Dataset entries
========================================================================

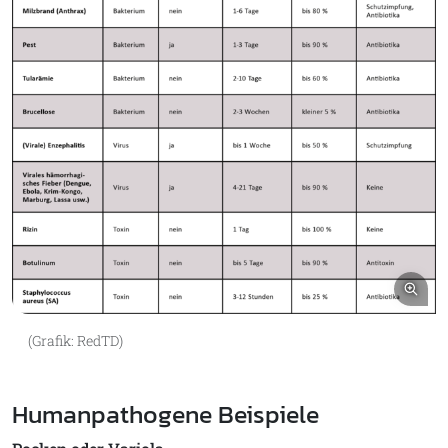
Bil
(Grafik: RedTD)
Humanpathogene Beispiele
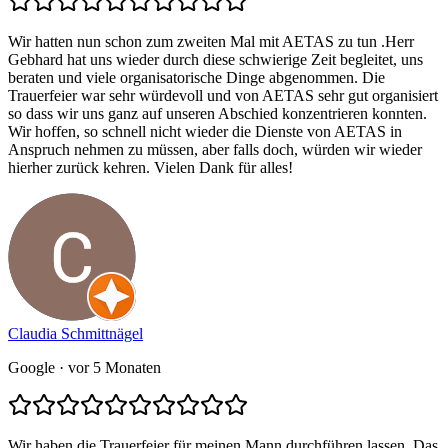
Wir hatten nun schon zum zweiten Mal mit AETAS zu tun .Herr
Gebhard hat uns wieder durch diese schwierige Zeit begleitet, uns
beraten und viele organisatorische Dinge abgenommen. Die
Trauerfeier war sehr würdevoll und von AETAS sehr gut organisiert
so dass wir uns ganz auf unseren Abschied konzentrieren konnten.
Wir hoffen, so schnell nicht wieder die Dienste von AETAS in
Anspruch nehmen zu müssen, aber falls doch, würden wir wieder
hierher zurück kehren. Vielen Dank für alles!
Claudia Schmittnägel
Google
· vor 5 Monaten
Wir haben die Trauerfeier für meinen Mann durchführen lassen. Das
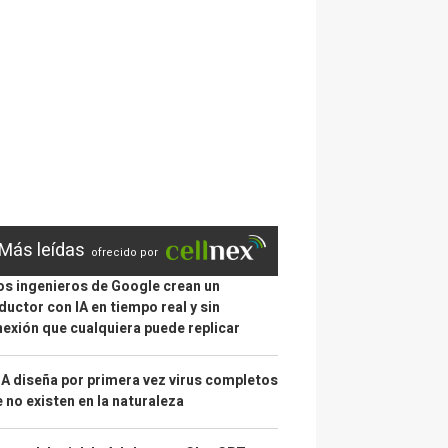
Más leídas
ofrecido por
s ingenieros de Google crean un
ductor con IA en tiempo real y sin
exión que cualquiera puede replicar
IA diseña por primera vez virus completos
 no existen en la naturaleza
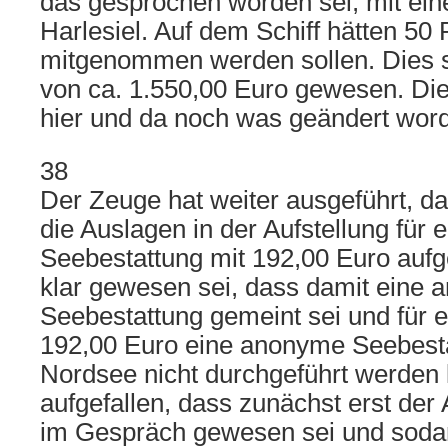
das gesprochen worden sei, mit ein
Harlesiel. Auf dem Schiff hätten 50
mitgenommen werden sollen. Dies s
von ca. 1.550,00 Euro gewesen. Die
hier und da noch was geändert wor
38
Der Zeuge hat weiter ausgeführt, 
die Auslagen in der Aufstellung für
Seebestattung mit 192,00 Euro aufg
klar gewesen sei, dass damit eine
Seebestattung gemeint sei und für e
192,00 Euro eine anonyme Seebesta
Nordsee nicht durchgeführt werden 
aufgefallen, dass zunächst erst der 
im Gespräch gewesen sei und sod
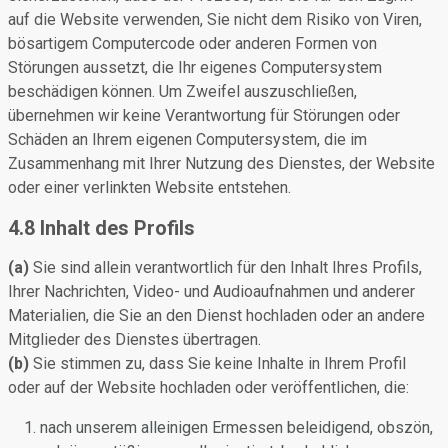
auf die Website verwenden, Sie nicht dem Risiko von Viren,
bösartigem Computercode oder anderen Formen von
Störungen aussetzt, die Ihr eigenes Computersystem
beschädigen können. Um Zweifel auszuschließen,
übernehmen wir keine Verantwortung für Störungen oder
Schäden an Ihrem eigenen Computersystem, die im
Zusammenhang mit Ihrer Nutzung des Dienstes, der Website
oder einer verlinkten Website entstehen.
4.8 Inhalt des Profils
(a)
Sie sind allein verantwortlich für den Inhalt Ihres Profils,
Ihrer Nachrichten, Video- und Audioaufnahmen und anderer
Materialien, die Sie an den Dienst hochladen oder an andere
Mitglieder des Dienstes übertragen.
(b)
Sie stimmen zu, dass Sie keine Inhalte in Ihrem Profil
oder auf der Website hochladen oder veröffentlichen, die:
nach unserem alleinigen Ermessen beleidigend, obszön,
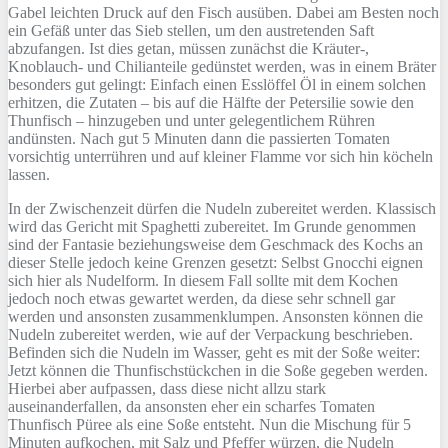
Gabel leichten Druck auf den Fisch ausüben. Dabei am Besten noch
ein Gefäß unter das Sieb stellen, um den austretenden Saft
abzufangen. Ist dies getan, müssen zunächst die Kräuter-,
Knoblauch- und Chilianteile gedünstet werden, was in einem Bräter
besonders gut gelingt: Einfach einen Esslöffel Öl in einem solchen
erhitzen, die Zutaten – bis auf die Hälfte der Petersilie sowie den
Thunfisch – hinzugeben und unter gelegentlichem Rühren
andünsten. Nach gut 5 Minuten dann die passierten Tomaten
vorsichtig unterrühren und auf kleiner Flamme vor sich hin köcheln
lassen.
In der Zwischenzeit dürfen die Nudeln zubereitet werden. Klassisch
wird das Gericht mit Spaghetti zubereitet. Im Grunde genommen
sind der Fantasie beziehungsweise dem Geschmack des Kochs an
dieser Stelle jedoch keine Grenzen gesetzt: Selbst Gnocchi eignen
sich hier als Nudelform. In diesem Fall sollte mit dem Kochen
jedoch noch etwas gewartet werden, da diese sehr schnell gar
werden und ansonsten zusammenklumpen. Ansonsten können die
Nudeln zubereitet werden, wie auf der Verpackung beschrieben.
Befinden sich die Nudeln im Wasser, geht es mit der Soße weiter:
Jetzt können die Thunfischstückchen in die Soße gegeben werden.
Hierbei aber aufpassen, dass diese nicht allzu stark
auseinanderfallen, da ansonsten eher ein scharfes Tomaten
Thunfisch Püree als eine Soße entsteht. Nun die Mischung für 5
Minuten aufkochen, mit Salz und Pfeffer würzen, die Nudeln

========================================================================

Exercise goal:
Go through the data above and copy each line in which "müssen" appears.

Reply to the task:
Anspruch nehmen zu müssen, aber falls doch, würden wir wieder
abzufangen. Ist dies getan, müssen zunächst die Kräuter-,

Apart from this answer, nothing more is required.